Daubechies wavelets are such incredibly strange and beautiful objects, particularly for how deviant they are compared to everything you are typically familiar with when you are starting your signal processing journey… if it’s possible for a mathematical construction to be punk, then it would be the Daubechies wavelets.
Thank you for that, I was looking for exactly this. I consider myself fairly competent in a bunch of DSP topics (Fourier and Laplace, and respectively the z-transform, are no mystery to me), but I have a few problems to solve where I feel that wavelets could be very beneficial.
I was inspired by her work in the 2010s and have since used the wavelets to denoise time-series with great success [0]. I believe that learning about wavelet transforms is both beneficial in itself, but also beneficial in understand the ubiquitous Fourier transform.
I checked your post and it is not clear to me what is the added value of wavelets in the setting you used to illustrate.
The noise was i.i.d. random normal variates with the mean of -0.5 which is exactly like shifting the signal by -0.5 and then adding zero-centered noise.
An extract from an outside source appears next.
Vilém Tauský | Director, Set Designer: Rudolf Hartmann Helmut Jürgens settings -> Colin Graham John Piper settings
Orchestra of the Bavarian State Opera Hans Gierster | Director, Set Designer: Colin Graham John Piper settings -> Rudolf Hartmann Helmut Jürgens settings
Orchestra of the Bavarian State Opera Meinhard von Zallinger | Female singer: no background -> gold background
Well, let's say you shift by -10 or -1000 instead - there's no way to recover the magnitude of that shift unless one has additionnal information (like the true signal should be zero mean for instance).
Almost 40 years after the creation of Daubechies wavelets, I know we should wait a bit before awarding people since we can't always know in advance what would stick as important and what would just be temporary hype, but 40 years is too much IMHO…
Is it accurate to say that wavelets were a promising avenue of research in the 1990s but interest in them has kind of died because they were obsoleted by CNNs?